The authors tackled the challenge of efficiently solving a convex optimization problem for latent variable Gaussian graphical model selection, which involves decomposing an inverse covariance matrix into sparse and low-rank components. They proposed two alternating direction methods that exploit the problem's structure, achieving solutions for problems with one million variables in one to two minutes and being 5 to 35 times faster than a state-of-the-art Newton-CG proximal point algorithm.
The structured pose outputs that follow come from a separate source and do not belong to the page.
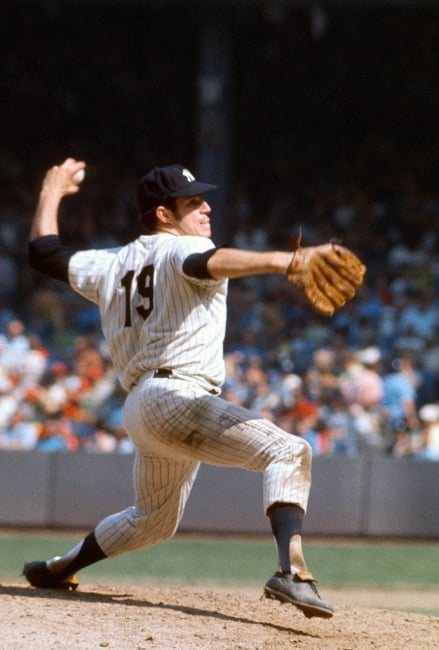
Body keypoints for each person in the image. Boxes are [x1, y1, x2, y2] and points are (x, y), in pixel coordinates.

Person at [23, 157, 334, 619]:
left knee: (154, 521)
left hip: (142, 408)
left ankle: (57, 567)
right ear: (164, 214)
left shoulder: (110, 263)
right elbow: (210, 260)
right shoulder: (179, 250)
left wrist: (51, 193)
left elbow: (45, 254)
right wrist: (285, 260)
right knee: (288, 452)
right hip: (177, 397)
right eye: (192, 202)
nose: (206, 208)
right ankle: (290, 573)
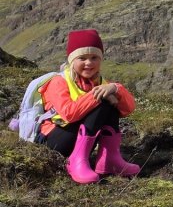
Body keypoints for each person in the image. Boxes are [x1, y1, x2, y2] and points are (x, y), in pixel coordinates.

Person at [39, 29, 139, 184]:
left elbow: (128, 109)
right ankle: (76, 161)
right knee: (103, 101)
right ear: (72, 60)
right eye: (82, 58)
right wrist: (96, 95)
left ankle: (109, 161)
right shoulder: (58, 81)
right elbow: (69, 113)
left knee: (108, 104)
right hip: (53, 141)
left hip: (79, 140)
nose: (89, 63)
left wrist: (115, 89)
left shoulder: (100, 82)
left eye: (94, 57)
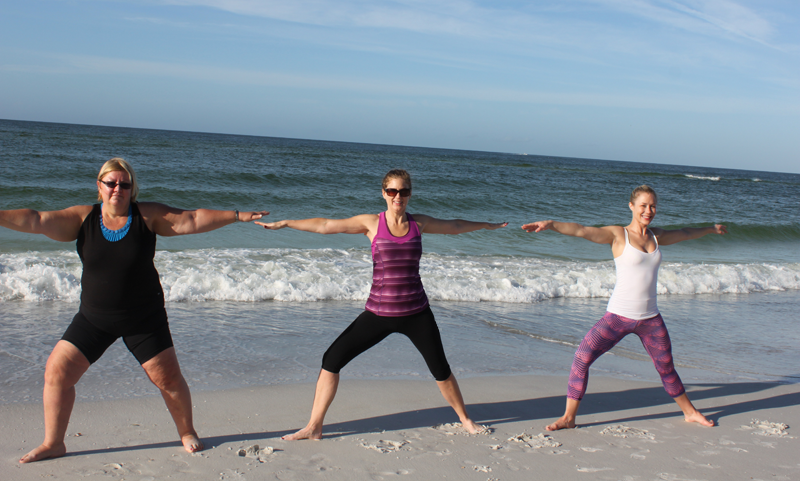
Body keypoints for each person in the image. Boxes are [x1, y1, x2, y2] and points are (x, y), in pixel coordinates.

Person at [0, 158, 268, 463]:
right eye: (111, 183)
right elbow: (36, 219)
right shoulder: (83, 218)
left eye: (124, 184)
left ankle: (187, 431)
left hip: (143, 319)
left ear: (132, 189)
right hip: (93, 319)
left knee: (167, 379)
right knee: (57, 373)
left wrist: (236, 215)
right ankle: (54, 443)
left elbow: (191, 219)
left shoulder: (146, 216)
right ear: (99, 186)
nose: (117, 189)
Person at [257, 169, 506, 439]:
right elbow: (326, 226)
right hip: (378, 313)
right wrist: (287, 223)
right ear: (384, 193)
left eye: (404, 191)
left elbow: (454, 226)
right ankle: (314, 426)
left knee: (440, 368)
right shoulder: (371, 223)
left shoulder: (418, 224)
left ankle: (465, 419)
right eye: (392, 191)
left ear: (410, 194)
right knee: (331, 360)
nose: (398, 196)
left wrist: (486, 225)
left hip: (417, 313)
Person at [522, 185, 726, 431]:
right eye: (643, 205)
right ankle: (569, 417)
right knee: (581, 358)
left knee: (666, 368)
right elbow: (583, 230)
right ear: (631, 206)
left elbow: (684, 232)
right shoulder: (619, 235)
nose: (648, 211)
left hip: (651, 319)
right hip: (618, 316)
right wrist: (551, 224)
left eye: (652, 206)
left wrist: (710, 229)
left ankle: (690, 412)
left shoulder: (656, 236)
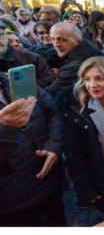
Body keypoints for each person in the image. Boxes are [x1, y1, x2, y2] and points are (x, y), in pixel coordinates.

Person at [55, 56, 104, 226]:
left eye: (99, 78)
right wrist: (85, 189)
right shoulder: (74, 111)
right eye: (87, 79)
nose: (92, 84)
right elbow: (75, 156)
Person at [0, 73, 66, 226]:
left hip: (50, 183)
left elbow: (53, 111)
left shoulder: (15, 79)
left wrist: (54, 145)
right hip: (12, 203)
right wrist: (6, 129)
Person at [46, 22, 102, 97]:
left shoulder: (76, 66)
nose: (56, 44)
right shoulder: (85, 47)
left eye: (62, 40)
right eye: (53, 39)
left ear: (78, 41)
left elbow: (50, 93)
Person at [0, 20, 53, 88]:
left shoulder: (32, 58)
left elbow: (47, 85)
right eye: (41, 33)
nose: (46, 35)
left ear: (4, 35)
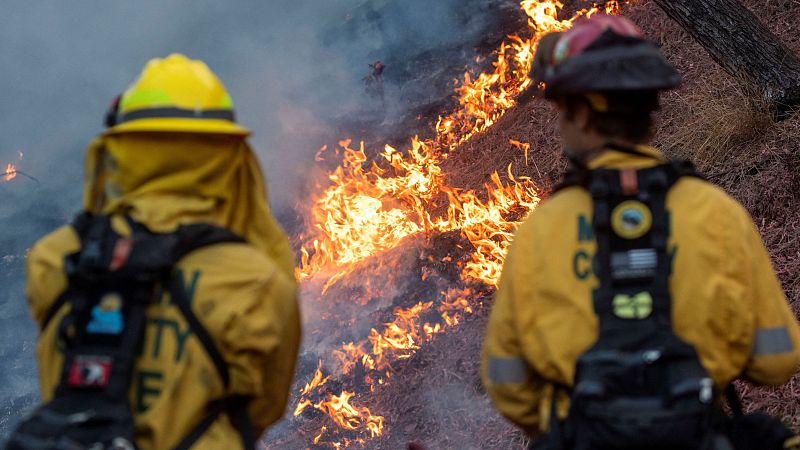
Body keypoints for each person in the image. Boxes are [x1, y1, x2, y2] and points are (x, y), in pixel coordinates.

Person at [482, 15, 800, 450]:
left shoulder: (540, 232)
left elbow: (508, 384)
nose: (559, 125)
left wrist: (571, 424)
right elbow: (777, 360)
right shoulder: (714, 212)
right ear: (649, 105)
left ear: (581, 113)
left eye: (561, 110)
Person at [21, 54, 300, 449]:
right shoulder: (254, 282)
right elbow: (262, 410)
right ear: (227, 155)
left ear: (120, 150)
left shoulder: (53, 258)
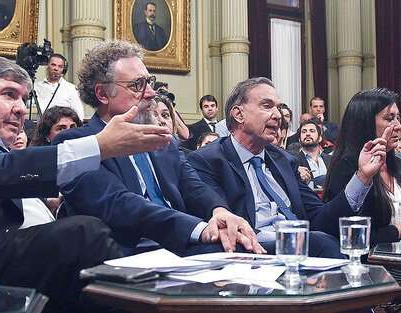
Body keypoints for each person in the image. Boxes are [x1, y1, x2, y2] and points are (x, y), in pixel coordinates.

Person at [0, 55, 173, 312]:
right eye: (9, 95)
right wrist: (100, 146)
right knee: (82, 235)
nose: (22, 108)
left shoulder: (3, 150)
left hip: (16, 268)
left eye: (24, 99)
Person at [53, 40, 265, 257]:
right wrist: (199, 229)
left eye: (149, 82)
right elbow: (120, 205)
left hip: (181, 246)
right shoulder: (77, 145)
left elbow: (193, 188)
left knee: (249, 247)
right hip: (128, 255)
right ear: (103, 94)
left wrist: (218, 211)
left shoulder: (164, 141)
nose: (151, 93)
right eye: (137, 85)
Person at [188, 77, 388, 257]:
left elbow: (321, 219)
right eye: (267, 106)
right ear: (239, 114)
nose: (278, 115)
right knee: (323, 244)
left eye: (278, 107)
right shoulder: (207, 160)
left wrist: (362, 177)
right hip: (254, 252)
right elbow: (217, 222)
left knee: (327, 241)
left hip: (303, 248)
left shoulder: (284, 160)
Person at [324, 88, 401, 246]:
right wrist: (397, 230)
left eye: (398, 117)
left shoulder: (397, 164)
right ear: (366, 123)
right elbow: (350, 236)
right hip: (373, 265)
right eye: (389, 119)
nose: (398, 125)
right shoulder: (348, 165)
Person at [34, 54, 84, 120]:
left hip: (64, 129)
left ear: (63, 69)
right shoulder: (36, 87)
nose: (56, 68)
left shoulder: (71, 88)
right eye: (53, 65)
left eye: (60, 66)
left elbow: (79, 114)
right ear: (47, 65)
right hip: (42, 127)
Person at [297, 119, 332, 188]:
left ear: (320, 138)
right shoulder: (294, 160)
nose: (307, 134)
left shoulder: (331, 159)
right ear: (299, 139)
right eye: (304, 132)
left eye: (312, 131)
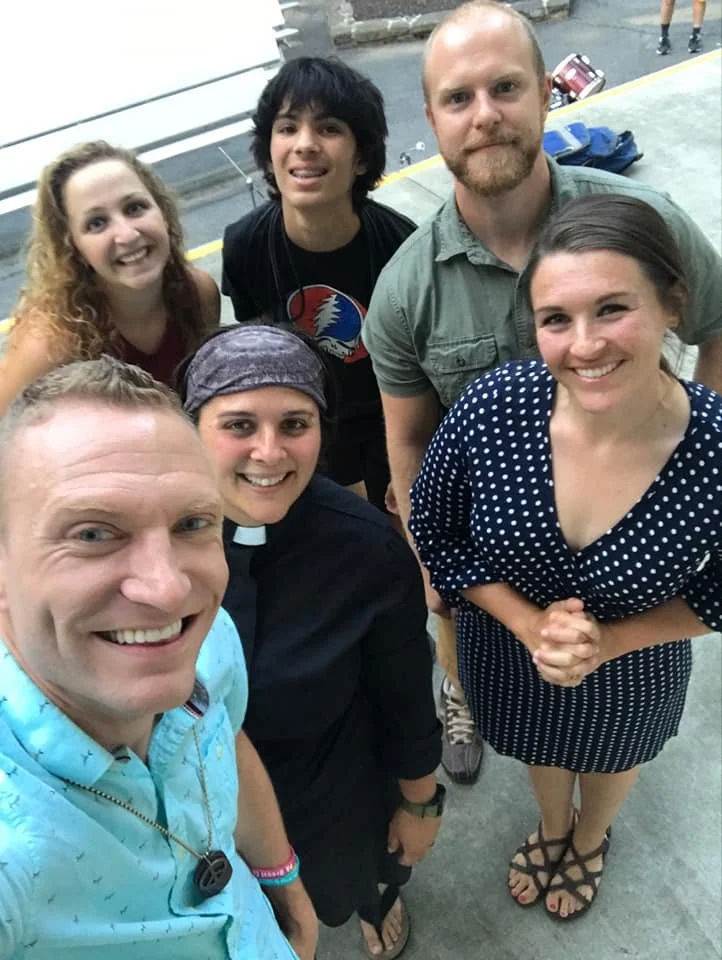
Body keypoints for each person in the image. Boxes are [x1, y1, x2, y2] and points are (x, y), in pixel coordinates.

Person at [361, 0, 722, 787]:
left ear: (546, 93)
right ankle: (464, 692)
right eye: (458, 99)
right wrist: (437, 574)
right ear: (432, 117)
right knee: (498, 688)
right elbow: (412, 439)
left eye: (505, 88)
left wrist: (693, 458)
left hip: (626, 549)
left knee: (620, 718)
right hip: (497, 551)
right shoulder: (404, 292)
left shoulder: (643, 220)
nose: (484, 116)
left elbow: (717, 323)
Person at [408, 193, 722, 922]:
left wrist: (609, 641)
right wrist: (525, 625)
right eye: (557, 320)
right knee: (537, 746)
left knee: (613, 758)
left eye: (612, 308)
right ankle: (553, 826)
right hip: (509, 648)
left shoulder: (713, 447)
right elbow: (436, 526)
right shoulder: (492, 408)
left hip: (639, 657)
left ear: (672, 305)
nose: (584, 345)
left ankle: (590, 836)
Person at [0, 357, 318, 959]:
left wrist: (282, 883)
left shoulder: (205, 637)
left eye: (192, 523)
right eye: (93, 533)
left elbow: (227, 734)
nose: (168, 589)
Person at [178, 323, 443, 959]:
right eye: (239, 425)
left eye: (294, 424)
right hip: (202, 814)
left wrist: (421, 805)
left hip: (334, 798)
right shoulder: (153, 544)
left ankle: (377, 900)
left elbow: (405, 695)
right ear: (191, 430)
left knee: (359, 877)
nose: (269, 452)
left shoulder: (368, 549)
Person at [221, 57, 416, 513]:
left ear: (361, 156)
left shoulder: (402, 246)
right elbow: (264, 362)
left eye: (328, 128)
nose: (304, 145)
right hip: (308, 429)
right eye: (287, 128)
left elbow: (420, 379)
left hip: (392, 418)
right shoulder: (246, 247)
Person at [0, 141, 220, 414]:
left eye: (135, 208)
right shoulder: (49, 342)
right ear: (73, 246)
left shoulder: (199, 294)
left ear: (162, 212)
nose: (127, 235)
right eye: (97, 223)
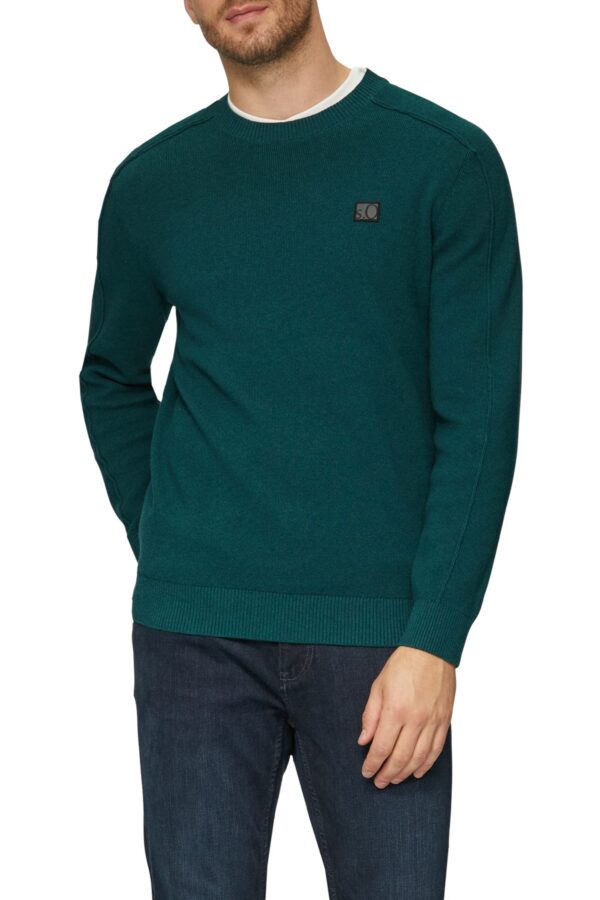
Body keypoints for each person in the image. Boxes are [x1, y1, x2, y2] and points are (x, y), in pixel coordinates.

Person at [78, 1, 522, 897]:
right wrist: (164, 528)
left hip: (382, 645)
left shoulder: (444, 161)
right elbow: (110, 375)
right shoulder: (152, 182)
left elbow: (480, 420)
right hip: (192, 641)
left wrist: (436, 638)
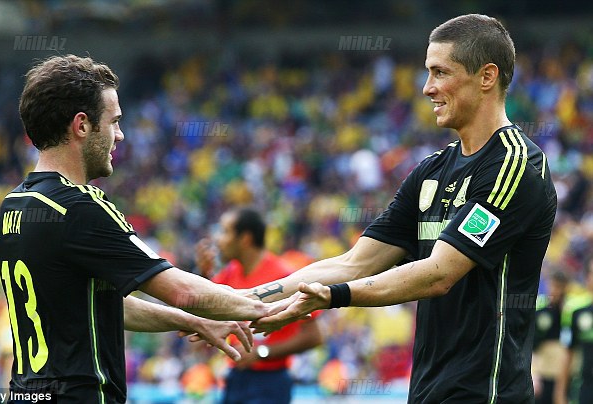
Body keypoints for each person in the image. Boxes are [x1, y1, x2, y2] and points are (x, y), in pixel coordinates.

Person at [250, 14, 557, 403]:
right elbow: (353, 263)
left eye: (440, 72)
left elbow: (438, 274)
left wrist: (334, 296)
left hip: (486, 393)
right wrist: (246, 300)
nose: (427, 88)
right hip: (427, 390)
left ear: (487, 77)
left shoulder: (515, 166)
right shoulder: (431, 170)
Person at [0, 55, 289, 403]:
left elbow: (98, 303)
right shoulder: (79, 206)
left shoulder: (14, 205)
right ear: (82, 125)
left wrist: (192, 321)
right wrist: (270, 308)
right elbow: (183, 291)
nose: (119, 135)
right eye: (114, 122)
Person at [194, 208, 323, 404]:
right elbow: (205, 306)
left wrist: (262, 353)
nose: (219, 240)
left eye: (225, 231)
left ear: (245, 238)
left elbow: (313, 336)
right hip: (235, 377)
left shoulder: (285, 278)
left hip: (271, 382)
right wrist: (204, 275)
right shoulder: (231, 273)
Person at [554, 261, 593, 404]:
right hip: (584, 390)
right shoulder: (576, 312)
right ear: (587, 278)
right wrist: (559, 394)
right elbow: (567, 354)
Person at [532, 271, 569, 403]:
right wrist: (534, 374)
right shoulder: (542, 312)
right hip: (545, 370)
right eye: (552, 286)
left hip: (566, 372)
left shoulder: (570, 311)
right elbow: (533, 346)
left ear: (565, 287)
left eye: (558, 287)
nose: (554, 290)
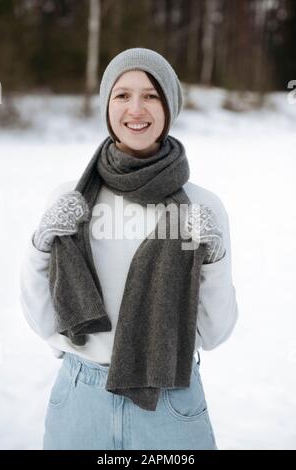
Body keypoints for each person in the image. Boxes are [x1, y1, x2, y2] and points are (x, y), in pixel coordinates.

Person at [19, 48, 238, 450]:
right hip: (81, 397)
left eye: (151, 95)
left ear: (169, 106)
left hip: (170, 402)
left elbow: (213, 332)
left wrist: (215, 258)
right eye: (122, 95)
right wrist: (39, 246)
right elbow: (44, 321)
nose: (136, 108)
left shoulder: (201, 207)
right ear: (107, 106)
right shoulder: (71, 199)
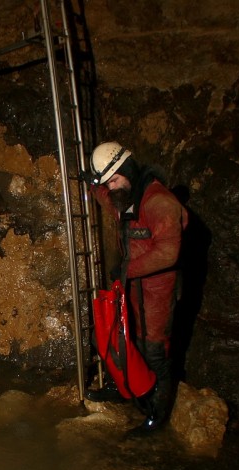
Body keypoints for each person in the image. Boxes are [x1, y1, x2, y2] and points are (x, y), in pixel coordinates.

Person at [86, 141, 188, 434]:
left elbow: (169, 252)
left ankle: (157, 413)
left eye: (115, 179)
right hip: (131, 288)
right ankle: (126, 388)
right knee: (123, 340)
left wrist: (127, 270)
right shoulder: (124, 195)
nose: (112, 187)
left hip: (157, 290)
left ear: (127, 169)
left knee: (154, 349)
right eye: (109, 183)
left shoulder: (158, 202)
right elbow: (106, 196)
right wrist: (92, 185)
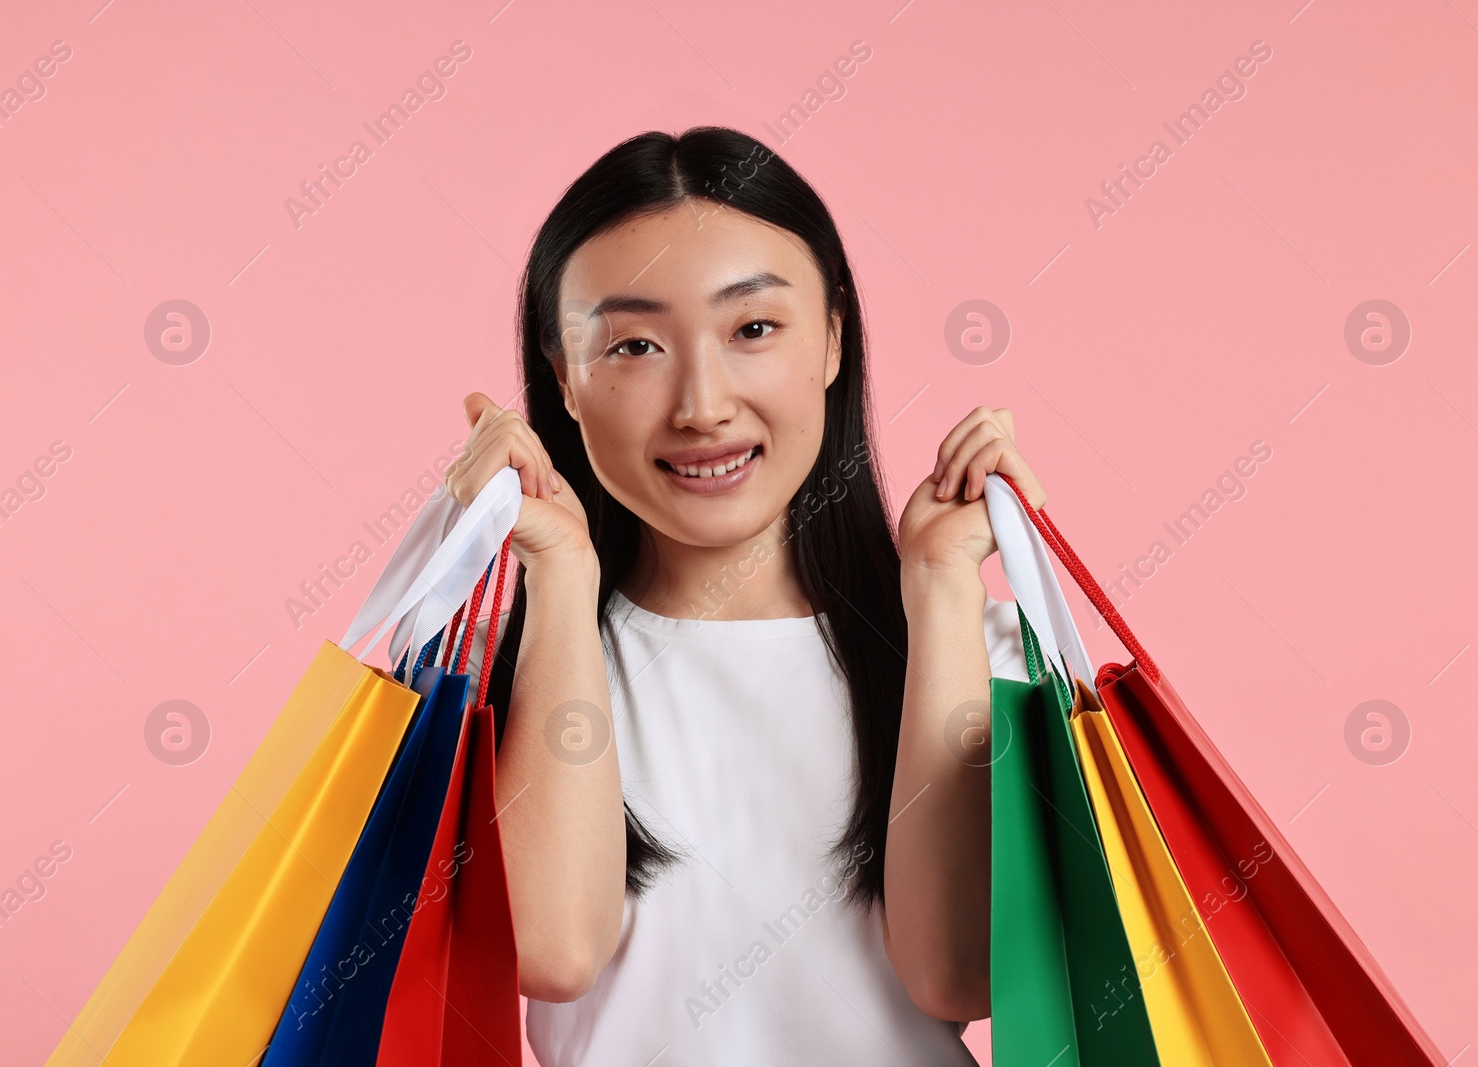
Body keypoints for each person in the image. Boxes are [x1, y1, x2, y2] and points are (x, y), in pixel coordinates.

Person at [443, 126, 1049, 1066]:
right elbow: (554, 951)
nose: (702, 404)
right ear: (562, 380)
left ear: (834, 337)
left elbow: (954, 973)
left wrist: (936, 585)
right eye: (635, 344)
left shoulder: (974, 646)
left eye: (753, 328)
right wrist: (557, 578)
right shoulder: (504, 675)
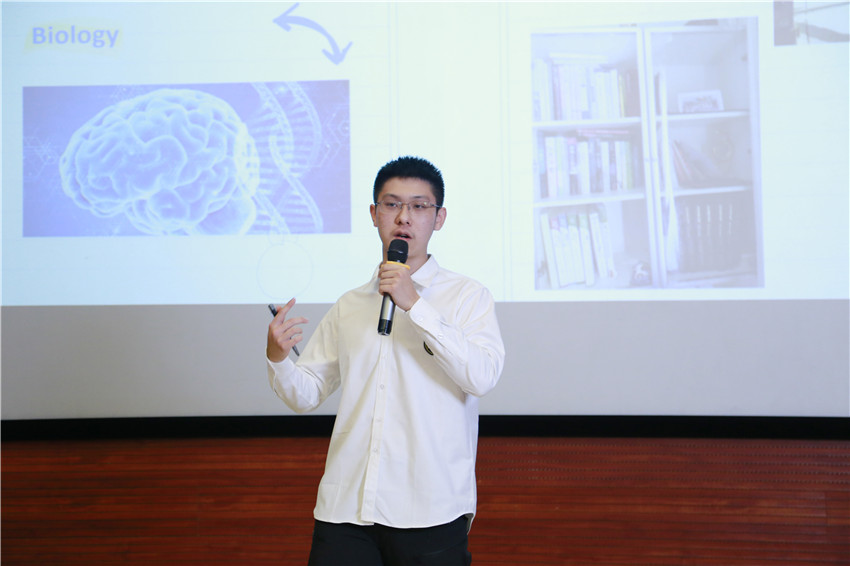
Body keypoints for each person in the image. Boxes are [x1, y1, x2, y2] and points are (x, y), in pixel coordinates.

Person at [266, 155, 505, 565]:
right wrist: (278, 356)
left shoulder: (468, 296)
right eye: (392, 204)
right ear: (374, 214)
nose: (404, 217)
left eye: (419, 206)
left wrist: (415, 305)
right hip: (346, 507)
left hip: (430, 507)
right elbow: (306, 394)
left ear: (439, 218)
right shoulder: (351, 304)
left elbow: (481, 377)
Chandrasekaran, Parrilo and Willsky (2010) proposed a convex optimization problem to characterize graphical model selection in the presence of unobserved variables. This convex optimization problem aims to estimate an inverse covariance matrix that can be decomposed into a sparse matrix minus a low-rank matrix from sample data. Solving this convex optimization problem is very challenging, especially for large problems. In this paper, we propose two alternating direction methods for solving this problem. The first method is to apply the classical alternating direction method of multipliers to solve the problem as a consensus problem. The second method is a proximal gradient based alternating direction method of multipliers. Our methods exploit and take advantage of the special structure of the problem and thus can solve large problems very efficiently. Global convergence result is established for the proposed methods. Numerical results on both synthetic data and gene expression data show that our methods usually solve problems with one million variables in one to two minutes, and are usually five to thirty five times faster than a state-of-the-art Newton-CG proximal point algorithm.